Each of the boards also provided connector for XBee so I could wirelessly upload telemetry from them for debugging and tuning my algorithms. This was a nice setup, which could control the Silverlit quad (that started this whole project!), but not very reliably! The problem was with the gyros – these gyros have sensor masses oscillating at relatively low frequencies – 3 to 5 kHz, which is just within the range of vibration frequencies typically present on helis and quads. As I increased the throttle input, there was coming a moment when vibration frequency reached the resonance frequencies of the sensors and the attitude estimates just shut through the roof! That was the end of the Version 1 board.

Except for the vibration issue, the IMU board was actually a success and a good test bed for sensor fusion algorithm. It is still operational and recently I demoed it at the Maker Fair for kids in the local school. I wrote a Windows program displaying two airplane controls - compass and “artificial horizon”. This program wirelessly connected to the board using XBee using its attitude data to adjust the on-screen controls. When kids were tilting or rotating the board, they could see its orientation on the laptop screen a few meters away.

Equipped with all my new knowledge and experience, I immediately started on board Version 2. One of the reasons that I could not fit the previous version on one board was the fact that with the MCUs in a DIP package I could not go above 28 pins – Microchip just did not make those in PIC24HJ lineup – and 28 pins was just not enough for everything I wanted to achieve. Despite all my fear, I was pushed into the SMD space!

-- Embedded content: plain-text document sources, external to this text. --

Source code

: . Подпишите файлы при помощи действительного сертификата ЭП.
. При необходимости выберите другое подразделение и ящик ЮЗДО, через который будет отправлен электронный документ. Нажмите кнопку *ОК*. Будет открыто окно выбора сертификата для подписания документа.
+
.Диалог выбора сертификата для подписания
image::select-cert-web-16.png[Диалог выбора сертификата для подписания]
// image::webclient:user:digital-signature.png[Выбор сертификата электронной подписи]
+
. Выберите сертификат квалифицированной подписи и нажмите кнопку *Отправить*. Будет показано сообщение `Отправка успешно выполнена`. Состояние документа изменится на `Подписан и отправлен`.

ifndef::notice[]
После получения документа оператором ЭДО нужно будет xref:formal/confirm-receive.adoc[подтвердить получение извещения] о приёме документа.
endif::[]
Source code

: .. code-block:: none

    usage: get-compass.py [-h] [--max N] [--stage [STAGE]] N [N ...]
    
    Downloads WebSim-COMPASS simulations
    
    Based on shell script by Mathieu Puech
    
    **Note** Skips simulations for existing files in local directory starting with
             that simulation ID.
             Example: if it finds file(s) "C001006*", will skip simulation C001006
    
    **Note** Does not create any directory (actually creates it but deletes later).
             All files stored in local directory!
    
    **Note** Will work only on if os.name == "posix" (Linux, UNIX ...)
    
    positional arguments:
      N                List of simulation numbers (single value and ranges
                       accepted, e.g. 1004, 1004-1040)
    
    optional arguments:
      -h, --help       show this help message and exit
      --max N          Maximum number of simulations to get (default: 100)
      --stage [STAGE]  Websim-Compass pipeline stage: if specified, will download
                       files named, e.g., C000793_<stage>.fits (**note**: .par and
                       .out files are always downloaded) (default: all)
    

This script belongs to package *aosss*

I bought 852D+ Hot Air soldering station and started designing the new board. I still was not sure about the SMD components – they looked so small, so I used SMD parts only when there was no other choice. Emboldened by use of digital magnetometer HMC5843 and after some research on the Internet, I decided to use a new at the time sensor MPU-6050 from Invensense, which combines a 3-axis gyro and 3-axis accelerometer in one package. The critical factor for this choice was that the X, Y, and Z-axis sensing masses in this gyro are oscillating at 27, 30, and 33 kHz respectively, which is high enough to eliminate potential for resonance with vibration. During the time I was working on Version 1, Honeywell came up with the new better magnetometer – HMC5883, so for Version 2 magnetometer also received an upgrade.

While soldering this board, I realized that working with SMD components is actually much easier and faster than soldering TTH components, so I decide that all follow-up projects will be purely SMD.

I also realized that my old Silverlit frame with small brushed motors is probably not worth any more efforts. I still keep it around for sentimental reasons, but as a platform for quad it was really outdated. So for my new board I decided to put together a real quad constructed around the Tarot SK450 Multi-rotor Frame, Hobbywing Skywalker Quattro 20A*4 Brushless ESC, and 4 Power Up 400 Sport Brushless Motors – something to build a real quad for my new Version 2 board.

The Version 2 board was the first real success – it proved to be everything that I expected from it! After loading it with my custom firmware and doing some bench tuning of PID, it happily took my quad into the air - https://www.youtube.com/watch?v=kEo5DSe7PDg! On the picture below you may see this board installed on my quad with the top cover removed to provide the better view:

Since that first flight I made a lot of modifications to the firmware – introduced “course lock” (control sticks operate the same independently of the quad current Yaw), integration of the Yaw control, intelligent management of the battery depletion, etc. Using available pins I also experimented with adding additional sensors – the barometric altimeter MPL-3115A2 from Freescale and a range of ultrasonic sensors including Maxbotix LV-EZ4 and US-020.

However, every piece of equipment at some time reaches the end of its life cycle – I wanted more on-board sensors, better resolution, GPS, ability to control hexa- and octa-copters, more RC input channels – something that this board could not provide… That was the beginning of Version 3, which will be the topic of this blog.